UK private equity goes on food diet

Corporate financiers operating in the UK’s food sector have started paying more attention to business flowing from trade buyers.

Private equity firms have always been a major source of fee income, but trade
buyers have begun to garner more attention from dealmakers.

Deals in the UK food market by private equity groups dropped by more than a
third between 2004 and 2005. Research by PricewaterhouseCoopers corporate
finance found that private equity only completed seven deals in the sector last
year, compared with 11 transactions in 2004.

The drop in private equity investment into food targets comes despite a 44%
increase in values in the sector in Europe. Last year, deal values climbed to
10.5bn euros (£7.3m) in 2005, up from 7.3bn euros in 2004. Volumes were also up,
rising 11% from 315 deals in 2004 to 350 in 2005.

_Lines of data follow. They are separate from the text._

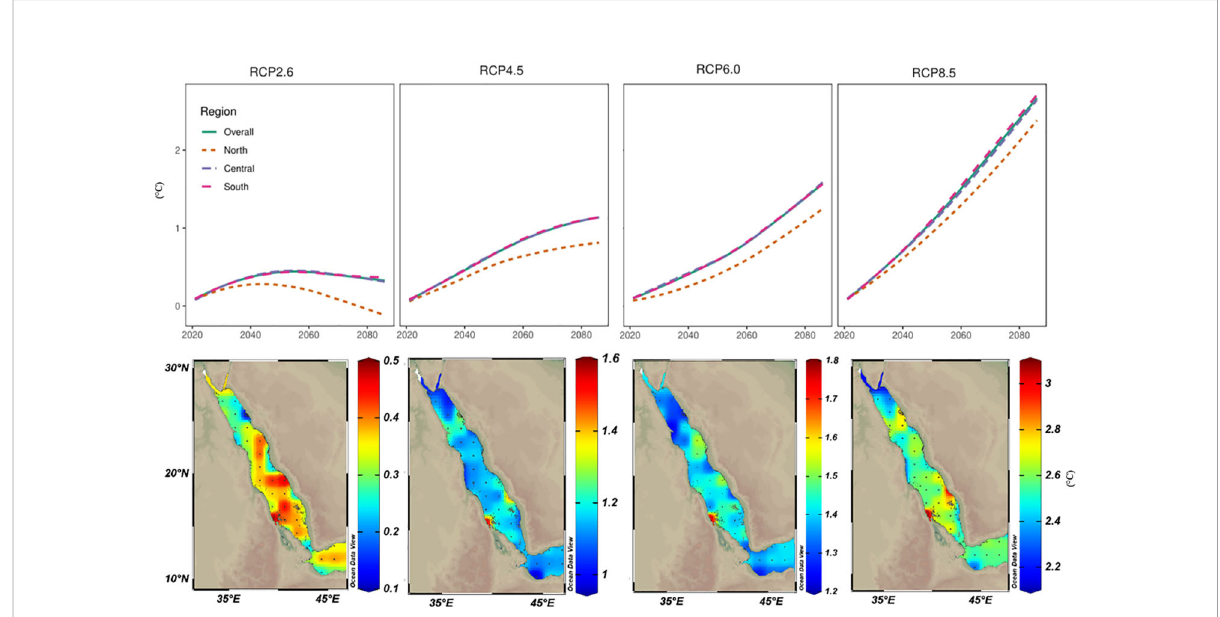
FIGURE 6 Projected warming trends for the year 2100 based on the CMIP5 ensemble mean models under various representative concentration pathway (RCP) scenarios. Projected sea surface temperature values ( D Tos= Tos2100 – Tos2006) were mapped to assess the spatial distribution of warming trends by 2100 along the Red Sea. Values were also averaged over the different regions of the Red Sea (North, Central, and South) and plotted over time to assess the temporal trends among Red Sea regions. Based on RCP2.6 (the least warming among all investigated scenarios), intriguingly the high values were restricted to the southern parts that may experience up to a 0.5°C increase in the SST by the end of the 21 st century. In RCP4.5 and RCP6.0, higher warming trends were projected in the central and southern regions. With the business-as-usual scenario (i.e., RCP8.5), warming in the northern region is projected to be less (2.5°C) than the projected warming in the central and southern (3°C) regions with values less than the reported current warming values using TSE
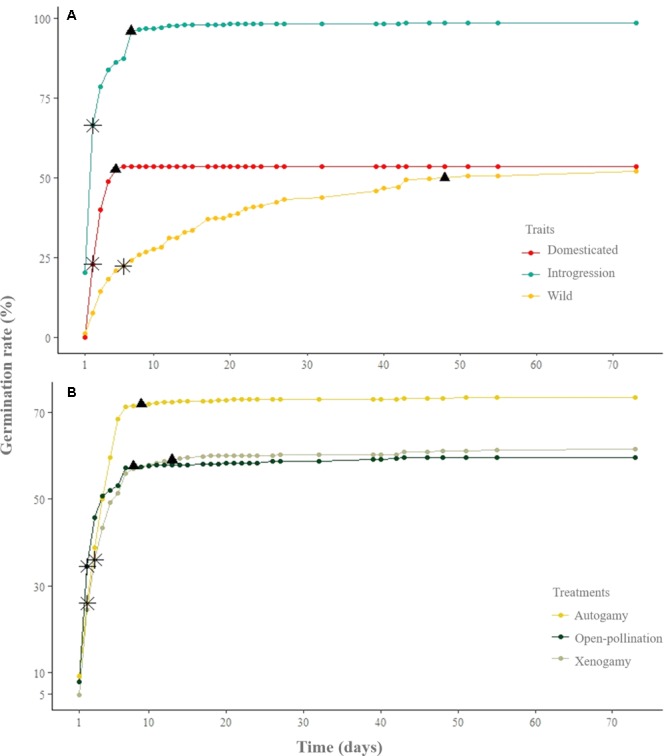
(A) Germination rate of seeds from domesticated plants, with introgressive hybridization plants (SPM), and wild plants (CPM and YPM). (B) Germination rate of pollination treatments from all study groups. The asterisk and the triangle represent 50 and 95 percent of the total of germinated seeds, respectively.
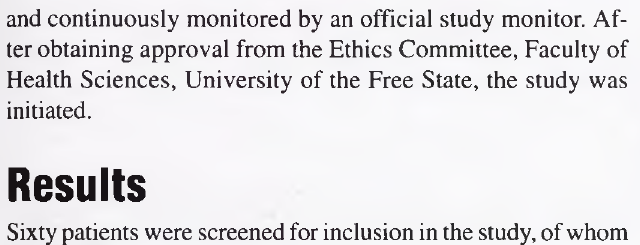
Table 1 : Base-line demographic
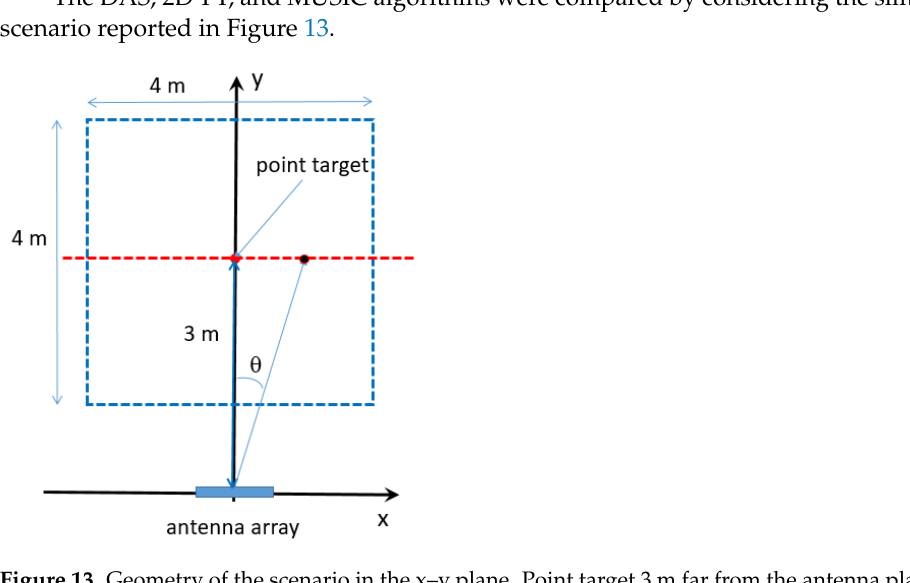
Figure 12. Cross-range cuts of the normalized intensity function for the 4 antennas and 16 antenna cases: ( a ) f 0 = 2 GHz, FBW = 0.1; ( b ) f 0 = 24 GHz, FBW = 0.1.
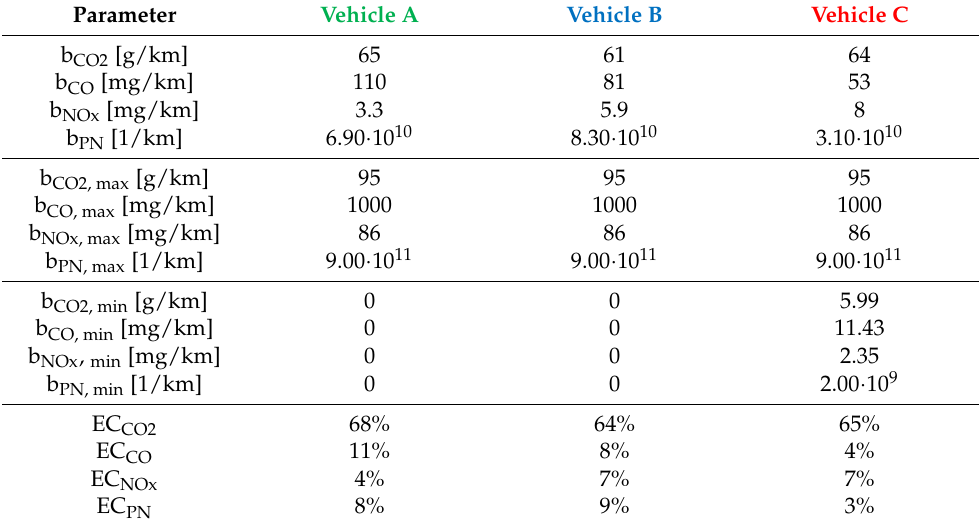
Table 9. Real values of the road exhaust emissions (b j ), theoretically determined maximum value (b j, max ) minimum value (b j, min ), and the environmental assessment (EC j ) for individual plug-in hybrid vehicles.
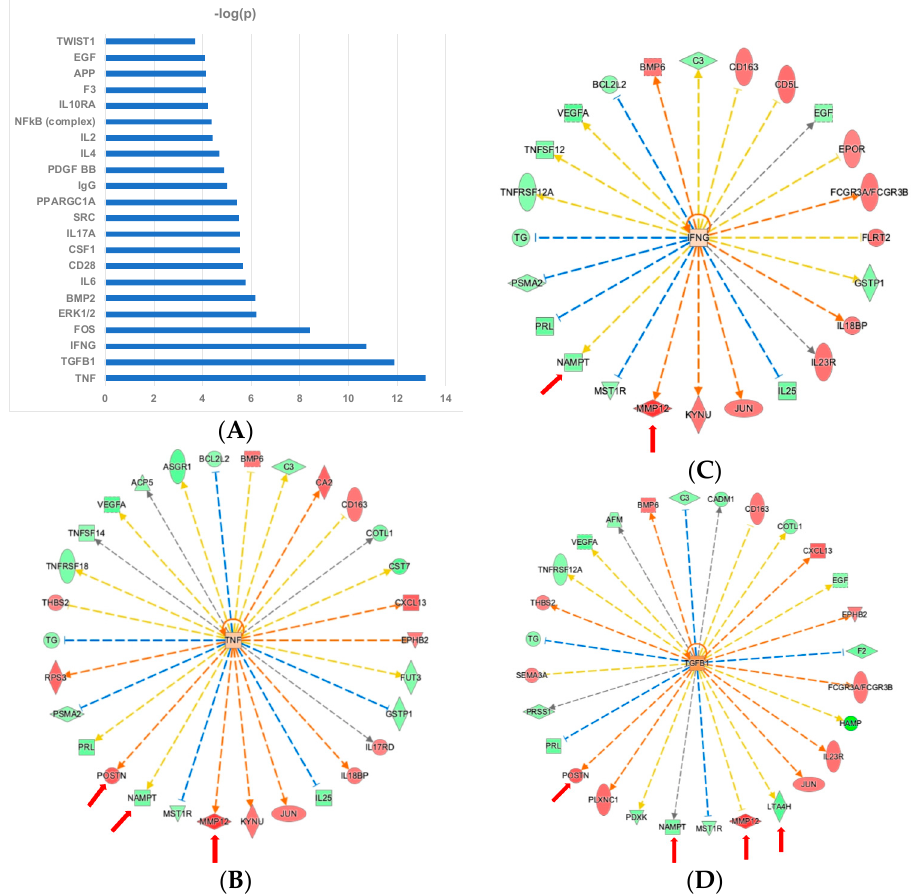
Figure 5. Upstream Regulator Analysis shows significant effects of surgical myectomy on proteins regulated by TNF, IFN γ , and TGF β 1. Upstream regulators that best explain the observed expression changes in the 79 protein list input as their targets ( A ). Analysis of upstream regulators ranked by − log p value ( B ). Downstream targets of TNF ( C ). Downstream targets of IFN γ ( D ). Downstream targets of TGF β 1. Red indicates upregulation and green denotes downregulation in ‘post’. Proteins are coded by shape; square—cytokine, vertical rhombus—enzyme, horizontal rhombus—peptidase, trapezoid—transporter, ellipse—transmembrane receptor, and circle—other. Links are color-coded as red—leads to activation, blue—leads to inhibition, yellow—findings inconsistent with state of downstream protein, and black—effect not predicted. Red arrows indicate proteins of particular interest and relevance.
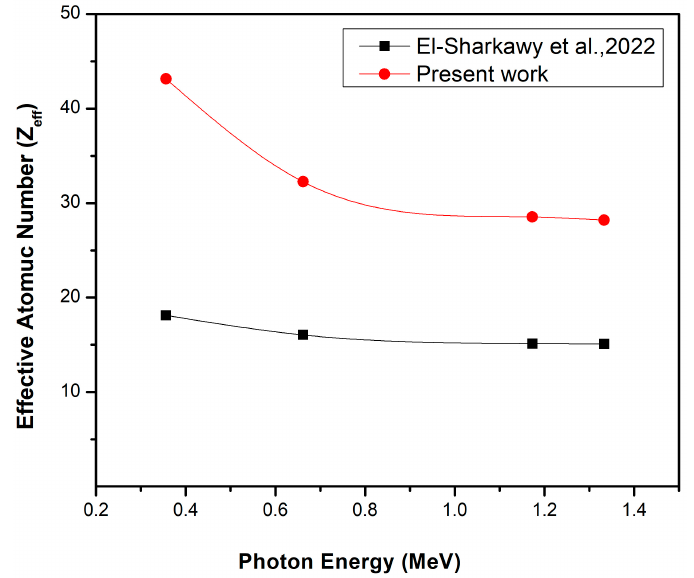
Figure 10. The effective atomic number of the present work (red line) and the effective atomic num- ber of El-Sharkawy et al. (back line) [31], for the same 20 wt% Bi 2 O 3 NPs.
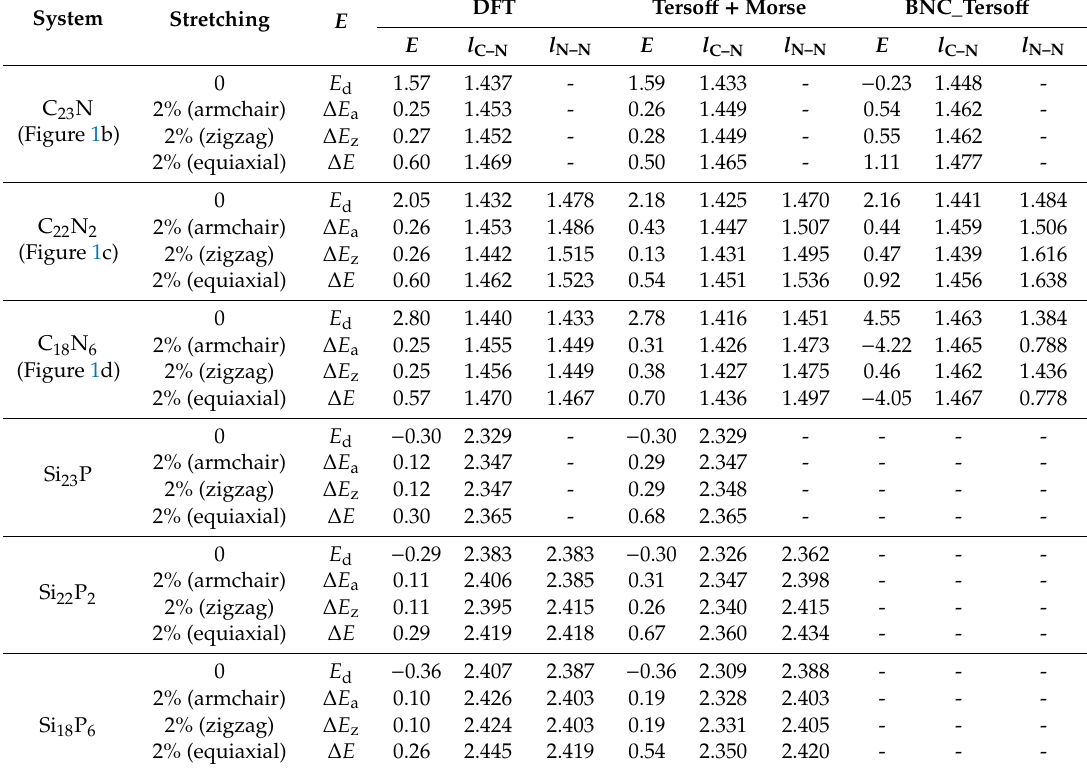
Table 1. Energies of the nitrogen defects, energy di ff erences, and average bond lengths calculated within the density functional theory and empirical force fields. All energies and lengths are in eV and Å, respectively. DFT: density functional theory.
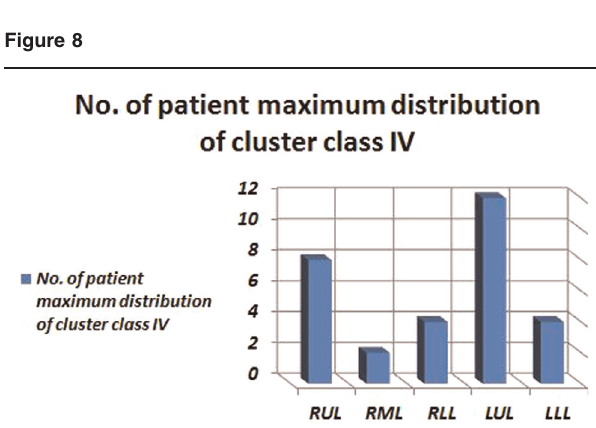
The pulmonary distribution of cluster class IV, which is the largest clusterbyvolume.LLL,leftlowerlobe;LUL,leftupper lobe;RLL,eight lower lobe; RML, right middle lode; RUL, right upper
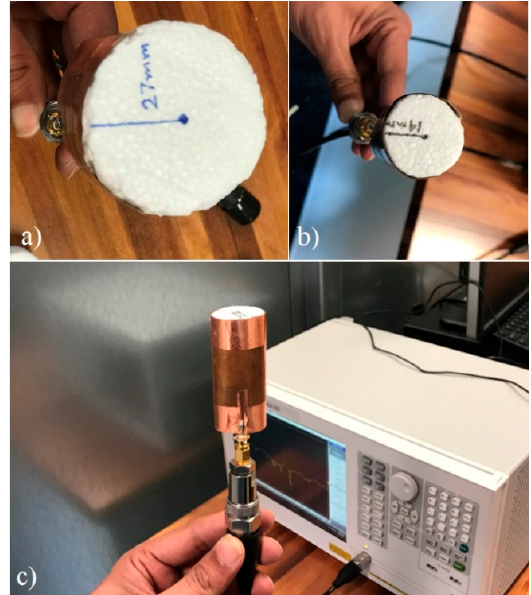
Figure 12. Cylindrical polystyrene foam to produce flexible antenna bend ( a ) at 27 mm, ( b ) at 14 mm, ( c ) connected to VNA at 14 mm.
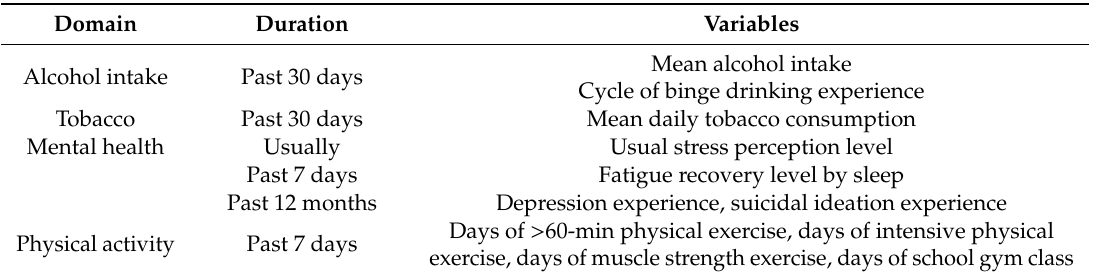
Table 1. Health-risk behaviors and mental health and physical exercise factors related to tooth fracture experience from the 14th Korea Youth Risk Behavior Survey in 2018.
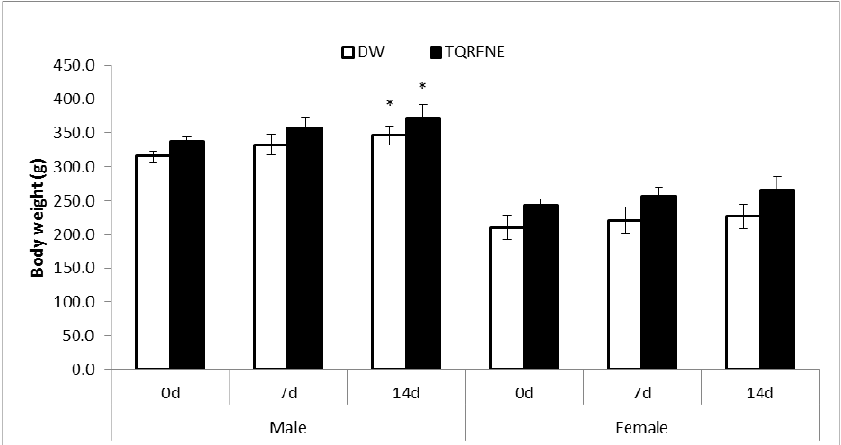
Figure 1. Effects of oral administration of thymoquinone-rich fraction nanoemulsion (TQRFNE) and distilled water (DW) on body weights of male and female rats (n = 5). For each gender P values < 0.05 were considered as significant using one way ANOVA followed by Least Significant Difference (LSD). Asterisks on bars of 7 th and 14 th days denote significant difference compared to day 0 in each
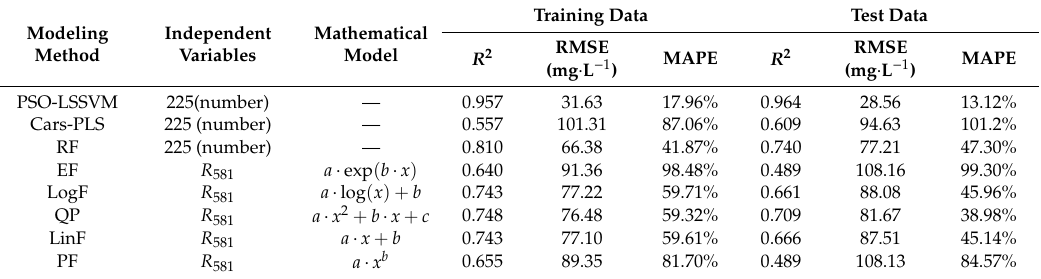
Table 5. Comparison of the di ff erent methods used to build the models for SP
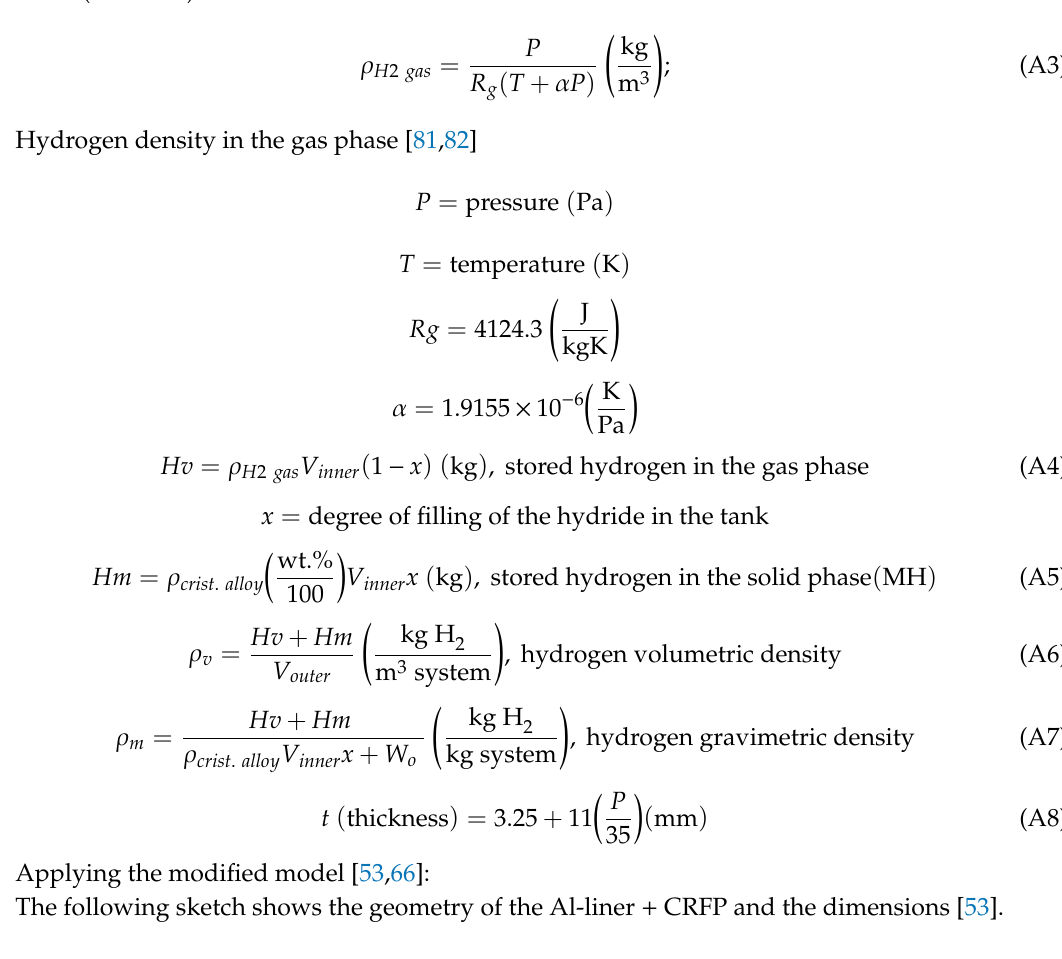
Table A5. Hydrogen volumetric and gravimetric density calculated with the model of Ge et al. 1.5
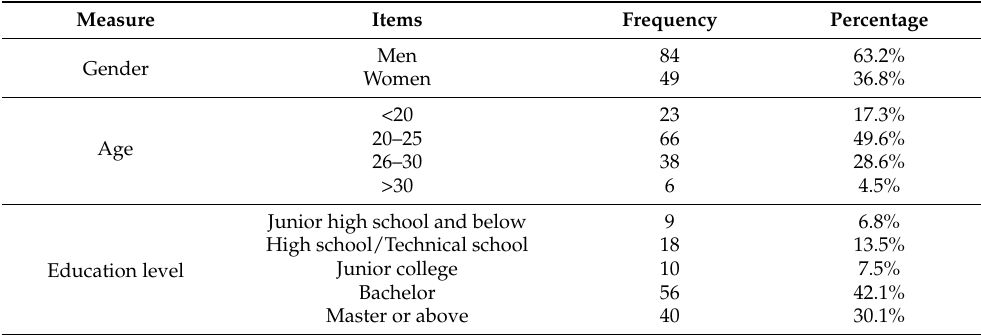
Table 1. Sociodemographic information ( n =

Neil Sutton, head of consumer products at PwC corporate finance, said private
equity groups were still interested in the sector, but were facing increased
competition for assets from trade buyers. A recent example of this was the
auction for the HP Foods, where a broad spread of experienced trade buyers
expressed interest in doing a deal.

The company was eventually bought by HJ Heinz, the maker of Heinz baked
beans, soups and tomato ketchup.

Private equity has also been wary of trends affecting the broader retail
market, including a tougher high street and rising utility costs.

Sutton said: ‘Food M&A continues to be driven remorselessly by retailer
pressure, rising energy and raw material costs, regulatory and consumer demands
and cheaper imported goods.’

Buy-out specialists have reacted accordingly to these trends and approached
deals in the sector with added caution. Private equity money has focused on
chilled food, recognised brands and organic/healthy eating businesses.